Copy only the records starting at the line containing "The vernier caliper was" and ending at the line containing "Shown: **3** cm", substituting "hereby recorded" for every "hereby reported" and leaving everything else unchanged.
DATA FOR ANALYSIS Start Marker
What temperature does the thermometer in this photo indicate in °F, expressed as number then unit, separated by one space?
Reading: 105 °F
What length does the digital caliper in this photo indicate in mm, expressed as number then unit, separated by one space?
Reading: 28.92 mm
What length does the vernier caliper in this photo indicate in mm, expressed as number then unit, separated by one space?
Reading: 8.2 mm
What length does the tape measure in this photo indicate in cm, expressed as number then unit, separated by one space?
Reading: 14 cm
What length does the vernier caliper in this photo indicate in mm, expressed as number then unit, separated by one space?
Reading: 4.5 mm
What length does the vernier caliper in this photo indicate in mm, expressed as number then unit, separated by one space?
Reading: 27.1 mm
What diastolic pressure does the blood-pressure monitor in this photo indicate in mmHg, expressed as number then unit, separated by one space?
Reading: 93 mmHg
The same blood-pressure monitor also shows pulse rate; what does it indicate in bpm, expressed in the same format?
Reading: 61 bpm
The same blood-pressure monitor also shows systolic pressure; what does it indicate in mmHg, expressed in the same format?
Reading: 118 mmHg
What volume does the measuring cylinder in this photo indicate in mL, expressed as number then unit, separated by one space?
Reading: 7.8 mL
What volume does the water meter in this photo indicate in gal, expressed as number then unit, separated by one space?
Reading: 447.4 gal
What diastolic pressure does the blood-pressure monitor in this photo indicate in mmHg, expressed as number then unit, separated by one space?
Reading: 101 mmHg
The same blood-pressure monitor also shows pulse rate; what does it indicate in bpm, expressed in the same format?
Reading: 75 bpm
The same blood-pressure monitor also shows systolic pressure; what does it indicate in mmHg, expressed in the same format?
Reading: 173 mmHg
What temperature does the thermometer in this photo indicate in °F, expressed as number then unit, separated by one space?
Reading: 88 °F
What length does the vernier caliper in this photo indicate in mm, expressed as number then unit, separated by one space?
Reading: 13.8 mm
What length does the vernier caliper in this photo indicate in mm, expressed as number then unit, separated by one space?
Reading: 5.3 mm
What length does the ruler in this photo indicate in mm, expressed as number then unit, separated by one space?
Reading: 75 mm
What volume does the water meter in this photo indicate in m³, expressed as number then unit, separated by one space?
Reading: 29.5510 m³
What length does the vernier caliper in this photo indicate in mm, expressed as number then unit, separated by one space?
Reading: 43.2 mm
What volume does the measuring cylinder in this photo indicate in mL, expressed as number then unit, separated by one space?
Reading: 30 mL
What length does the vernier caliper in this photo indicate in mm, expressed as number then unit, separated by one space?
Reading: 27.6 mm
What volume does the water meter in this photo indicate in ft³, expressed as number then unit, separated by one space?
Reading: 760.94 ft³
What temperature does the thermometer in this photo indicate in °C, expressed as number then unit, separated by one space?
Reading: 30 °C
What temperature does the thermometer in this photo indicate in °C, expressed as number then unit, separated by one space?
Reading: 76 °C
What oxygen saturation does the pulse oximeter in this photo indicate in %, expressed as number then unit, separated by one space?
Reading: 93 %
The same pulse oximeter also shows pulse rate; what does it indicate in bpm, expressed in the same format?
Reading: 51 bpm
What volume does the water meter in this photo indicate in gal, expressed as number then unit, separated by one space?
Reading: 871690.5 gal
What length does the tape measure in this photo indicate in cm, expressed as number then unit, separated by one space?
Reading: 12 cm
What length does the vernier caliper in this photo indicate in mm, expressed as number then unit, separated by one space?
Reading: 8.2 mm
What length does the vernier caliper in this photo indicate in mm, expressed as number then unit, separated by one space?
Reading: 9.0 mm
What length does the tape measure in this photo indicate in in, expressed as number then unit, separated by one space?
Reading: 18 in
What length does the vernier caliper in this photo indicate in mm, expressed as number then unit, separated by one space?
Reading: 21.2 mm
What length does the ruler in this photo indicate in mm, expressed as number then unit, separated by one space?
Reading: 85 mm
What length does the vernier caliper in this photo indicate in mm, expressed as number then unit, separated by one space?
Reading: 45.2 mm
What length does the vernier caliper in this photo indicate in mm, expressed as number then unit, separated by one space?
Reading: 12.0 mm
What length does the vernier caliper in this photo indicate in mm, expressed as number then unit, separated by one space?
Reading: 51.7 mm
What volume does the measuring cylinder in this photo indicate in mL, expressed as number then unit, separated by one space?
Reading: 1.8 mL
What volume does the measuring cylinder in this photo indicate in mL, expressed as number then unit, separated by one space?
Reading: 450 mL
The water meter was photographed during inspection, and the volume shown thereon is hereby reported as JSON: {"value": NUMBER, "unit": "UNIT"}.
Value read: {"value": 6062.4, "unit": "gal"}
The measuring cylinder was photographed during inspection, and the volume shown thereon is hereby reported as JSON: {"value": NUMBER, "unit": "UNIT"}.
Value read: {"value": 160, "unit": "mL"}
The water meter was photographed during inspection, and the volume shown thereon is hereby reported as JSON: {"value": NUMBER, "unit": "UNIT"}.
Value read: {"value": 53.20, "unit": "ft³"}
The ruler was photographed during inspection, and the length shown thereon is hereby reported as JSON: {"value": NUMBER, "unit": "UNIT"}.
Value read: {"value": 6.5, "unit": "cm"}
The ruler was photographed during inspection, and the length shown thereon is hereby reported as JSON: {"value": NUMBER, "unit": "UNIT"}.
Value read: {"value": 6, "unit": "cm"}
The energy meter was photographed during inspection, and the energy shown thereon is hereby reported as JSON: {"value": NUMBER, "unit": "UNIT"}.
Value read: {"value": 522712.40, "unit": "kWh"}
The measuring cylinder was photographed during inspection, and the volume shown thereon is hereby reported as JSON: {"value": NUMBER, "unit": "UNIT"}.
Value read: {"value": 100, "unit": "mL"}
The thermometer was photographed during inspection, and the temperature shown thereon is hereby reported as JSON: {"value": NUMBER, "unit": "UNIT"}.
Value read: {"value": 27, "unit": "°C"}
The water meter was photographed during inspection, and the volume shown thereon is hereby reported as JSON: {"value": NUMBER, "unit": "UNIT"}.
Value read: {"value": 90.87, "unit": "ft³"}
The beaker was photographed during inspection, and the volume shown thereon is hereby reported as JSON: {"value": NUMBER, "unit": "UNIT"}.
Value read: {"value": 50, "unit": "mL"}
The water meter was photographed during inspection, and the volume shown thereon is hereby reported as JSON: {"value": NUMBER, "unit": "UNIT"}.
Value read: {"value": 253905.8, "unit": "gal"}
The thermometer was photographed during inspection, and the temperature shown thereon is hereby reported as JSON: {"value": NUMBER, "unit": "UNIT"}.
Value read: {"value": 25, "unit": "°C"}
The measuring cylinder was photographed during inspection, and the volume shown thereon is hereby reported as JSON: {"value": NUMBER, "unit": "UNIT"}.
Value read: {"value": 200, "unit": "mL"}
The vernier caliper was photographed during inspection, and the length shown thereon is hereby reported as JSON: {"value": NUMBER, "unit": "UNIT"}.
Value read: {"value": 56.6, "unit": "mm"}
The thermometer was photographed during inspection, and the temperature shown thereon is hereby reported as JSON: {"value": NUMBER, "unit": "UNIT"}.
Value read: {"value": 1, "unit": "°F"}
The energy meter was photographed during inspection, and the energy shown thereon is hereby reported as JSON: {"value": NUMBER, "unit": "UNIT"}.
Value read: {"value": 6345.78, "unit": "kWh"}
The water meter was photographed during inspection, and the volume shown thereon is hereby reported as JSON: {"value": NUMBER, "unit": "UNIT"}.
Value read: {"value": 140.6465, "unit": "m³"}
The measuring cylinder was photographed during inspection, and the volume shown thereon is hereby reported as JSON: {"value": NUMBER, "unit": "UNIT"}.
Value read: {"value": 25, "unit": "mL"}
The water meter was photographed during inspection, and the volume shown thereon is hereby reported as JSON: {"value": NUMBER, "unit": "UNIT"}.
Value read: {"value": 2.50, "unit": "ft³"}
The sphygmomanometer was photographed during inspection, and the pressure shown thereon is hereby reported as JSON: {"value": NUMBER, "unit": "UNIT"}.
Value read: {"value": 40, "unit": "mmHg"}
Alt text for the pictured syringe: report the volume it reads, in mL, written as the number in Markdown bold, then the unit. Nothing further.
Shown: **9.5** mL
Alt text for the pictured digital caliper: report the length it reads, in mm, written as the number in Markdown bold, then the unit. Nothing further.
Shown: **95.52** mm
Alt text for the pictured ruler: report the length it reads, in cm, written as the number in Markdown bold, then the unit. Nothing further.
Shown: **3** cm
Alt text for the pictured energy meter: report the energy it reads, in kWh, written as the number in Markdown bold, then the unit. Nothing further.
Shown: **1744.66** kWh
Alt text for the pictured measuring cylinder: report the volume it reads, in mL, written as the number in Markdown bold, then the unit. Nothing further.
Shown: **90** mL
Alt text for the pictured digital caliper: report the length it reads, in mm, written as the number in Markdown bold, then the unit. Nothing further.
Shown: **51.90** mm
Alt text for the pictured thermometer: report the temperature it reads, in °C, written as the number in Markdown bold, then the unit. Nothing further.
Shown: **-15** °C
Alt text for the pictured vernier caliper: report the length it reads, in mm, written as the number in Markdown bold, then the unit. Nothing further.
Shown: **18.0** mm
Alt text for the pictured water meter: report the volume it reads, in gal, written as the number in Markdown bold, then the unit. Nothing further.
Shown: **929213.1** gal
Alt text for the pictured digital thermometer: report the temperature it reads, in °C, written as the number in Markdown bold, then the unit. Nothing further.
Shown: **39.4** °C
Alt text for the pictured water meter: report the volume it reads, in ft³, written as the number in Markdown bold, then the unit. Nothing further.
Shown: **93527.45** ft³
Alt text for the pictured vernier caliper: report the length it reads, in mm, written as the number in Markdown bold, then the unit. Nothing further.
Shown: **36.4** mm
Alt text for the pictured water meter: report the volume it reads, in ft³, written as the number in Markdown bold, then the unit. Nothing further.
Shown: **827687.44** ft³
DATA FOR ANALYSIS End Marker
• **EXERCISE SOLUTION**
The vernier caliper was photographed during inspection, and the length shown thereon is hereby recorded as JSON: {"value": NUMBER, "unit": "UNIT"}.
Value read: {"value": 56.6, "unit": "mm"}
The thermometer was photographed during inspection, and the temperature shown thereon is hereby recorded as JSON: {"value": NUMBER, "unit": "UNIT"}.
Value read: {"value": 1, "unit": "°F"}
The energy meter was photographed during inspection, and the energy shown thereon is hereby recorded as JSON: {"value": NUMBER, "unit": "UNIT"}.
Value read: {"value": 6345.78, "unit": "kWh"}
The water meter was photographed during inspection, and the volume shown thereon is hereby recorded as JSON: {"value": NUMBER, "unit": "UNIT"}.
Value read: {"value": 140.6465, "unit": "m³"}
The measuring cylinder was photographed during inspection, and the volume shown thereon is hereby recorded as JSON: {"value": NUMBER, "unit": "UNIT"}.
Value read: {"value": 25, "unit": "mL"}
The water meter was photographed during inspection, and the volume shown thereon is hereby recorded as JSON: {"value": NUMBER, "unit": "UNIT"}.
Value read: {"value": 2.50, "unit": "ft³"}
The sphygmomanometer was photographed during inspection, and the pressure shown thereon is hereby recorded as JSON: {"value": NUMBER, "unit": "UNIT"}.
Value read: {"value": 40, "unit": "mmHg"}
Alt text for the pictured syringe: report the volume it reads, in mL, written as the number in Markdown bold, then the unit. Nothing further.
Shown: **9.5** mL
Alt text for the pictured digital caliper: report the length it reads, in mm, written as the number in Markdown bold, then the unit. Nothing further.
Shown: **95.52** mm
Alt text for the pictured ruler: report the length it reads, in cm, written as the number in Markdown bold, then the unit. Nothing further.
Shown: **3** cm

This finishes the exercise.